Week Two: Georgia Beechey-Gradwell

Our body as a landscape

Georgia’s sessions will acknowledge the ever-shifting nature of our bodies in response to inner and outer worlds. We will explore ourselves as landscapes in constant transition. We will allow our bodies to unfurl, unfold and unravel.

Our movement will traverse through space, memory, thought, sensation, connection, emotion.

We will begin each session with improvisations that deepen our sense of embodiment. Using imagery and somatic tools, we will attune the mind-body conversation. Through this we will notice the subtle shifts that occur within our movement when we focus our minds on specific provocations. We will then apply these learnings to fluid phrase-work to end each session.

ABOUT GEORGIA

Georgia is a freelance dancer, choreographer and teacher living on the Kāpiti Coast and working throughout Wellington. Having trained at Unitec and graduating in 2016 with a degree in Contemporary Dance, Georgia went on to work for Footnote New Zealand Dance as a full-time company member for 3 years.
During this time Georgia toured overseas to Switzerland, Berlin and China, performed in 6 national tours throughout Aotearoa, as well as performing in the World of Wearable Arts. Over these years Georgia worked with Ross McCormack, James O’Hara, Claire O’Neil, Emma Murray, Joshua Rutter, Sarah Foster-Sproull, Malia Johnston and many more. She now teaches throughout the Wellington region, runs her own production company and co-runs a movement initiative, Somatic Incubator.


Week Two: Elijah Kennar

Over the past six years I have been playing around with a choreographic score inspired by Trisha Brown’s Locus score. I call it the ‘Cube5000’ due to how different our approach, direction and dance backgrounds are. The ‘Cube5000’ works as a solo right through to an ensemble. This is a score for all dance experiences and movement capabilities, so this workshop is for you whether you are feeling rusty or top notch.

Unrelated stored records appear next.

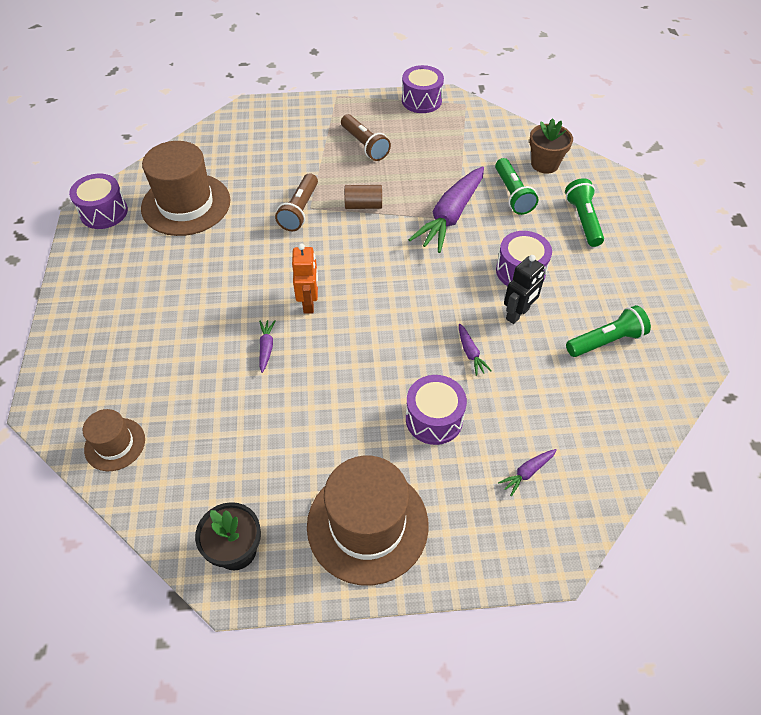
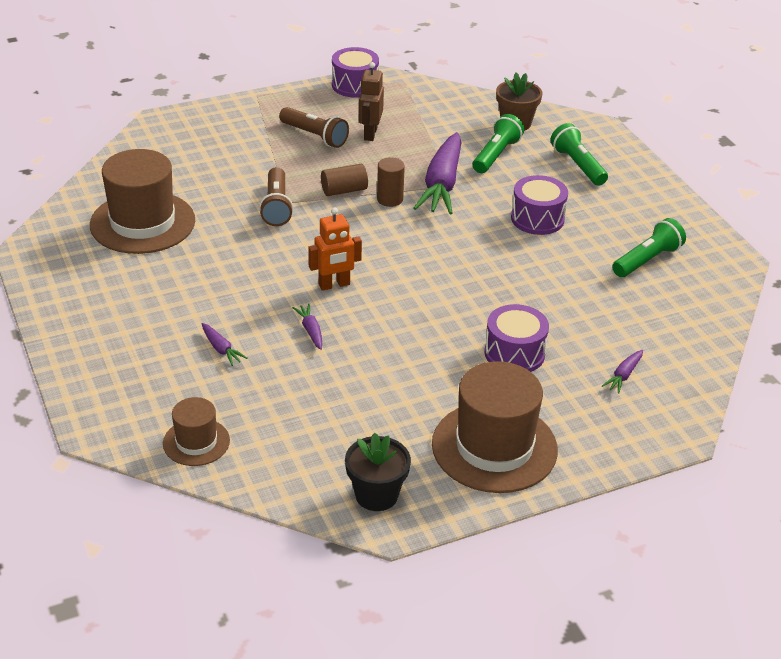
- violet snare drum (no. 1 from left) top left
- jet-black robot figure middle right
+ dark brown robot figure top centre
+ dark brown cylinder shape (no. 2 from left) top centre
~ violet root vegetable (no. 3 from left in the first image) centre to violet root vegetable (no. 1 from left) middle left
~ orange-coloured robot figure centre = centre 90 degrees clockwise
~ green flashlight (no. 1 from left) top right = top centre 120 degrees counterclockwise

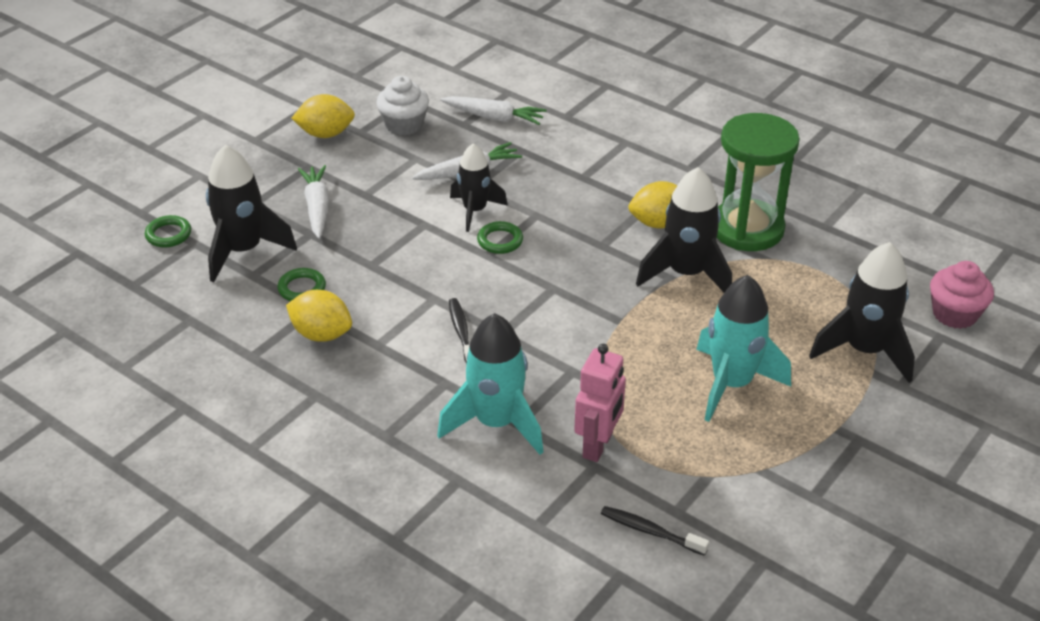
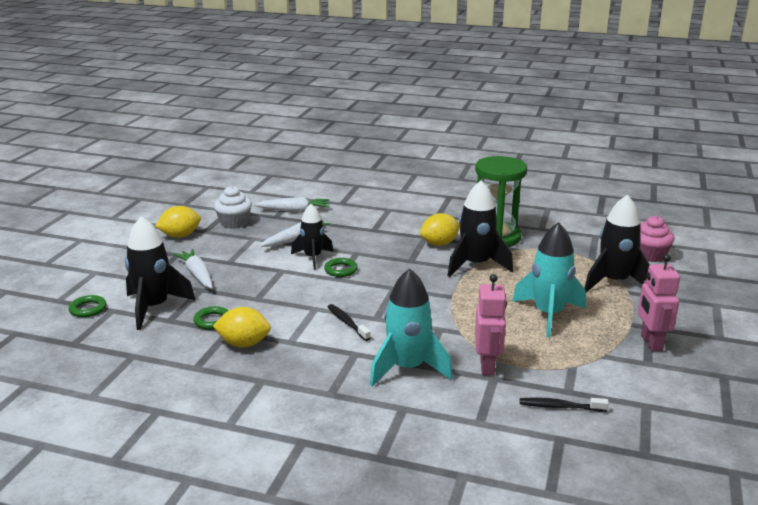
+ pink robot figure (no. 2 from left) middle right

The following is a brief overview of what to expect on the different days.

Introduction to the Cube5000
– Self Motivated (Solo)

Guide5000
– Self Motivated and Guided motivation (Solo & Duo)

HopScotch5000
– Self Motivated floor work

Remix5000
– We play with a mixture of all three

Structure5000
– We build a little world of movements with material gathered from days prior

Each day begins with a game or a warm up movement task to bring our presence back into the room and to connect with each other. A quick moment to check in with yourself too, but also to have some fun. Following the warm up we will get into the main chunk of the workshop, which we build as a solo or duo, before performing them back to each other and continuing to build. There is an added layer of ‘Framing5000’ which we will find, discover and explore together within the space.

ABOUT ELIJAH

Elijah Kennar, a proud Samoan who also calls Aotearoa home. Elijah is a dancer, choreographer, up and coming photographer, and stunt performer. Introduced to dance through family gatherings, events and ‘Jump Jam’ in primary school. Dance was always around through the festive and mourning seasons.

Elijah is a freelancing graduate from the University of Auckland’s Dance Studies programme. Since graduating he has performed in Aotearoa’s leading dance companies, and collaborated with other amazing freelancers within Aotearoa and abroad. He enjoys both roles as dancer and choreographer. Within both roles he values collaboration as there is a sense of sculpting and ownership of the piece being created together. As choreographer Elijah wishes to create high quality works that are captivating and accessible for art viewers of all experience.

Elijah’s most recent work was Mealofa performed by New Zealand School of Dance students as part of their 2020 graduation season.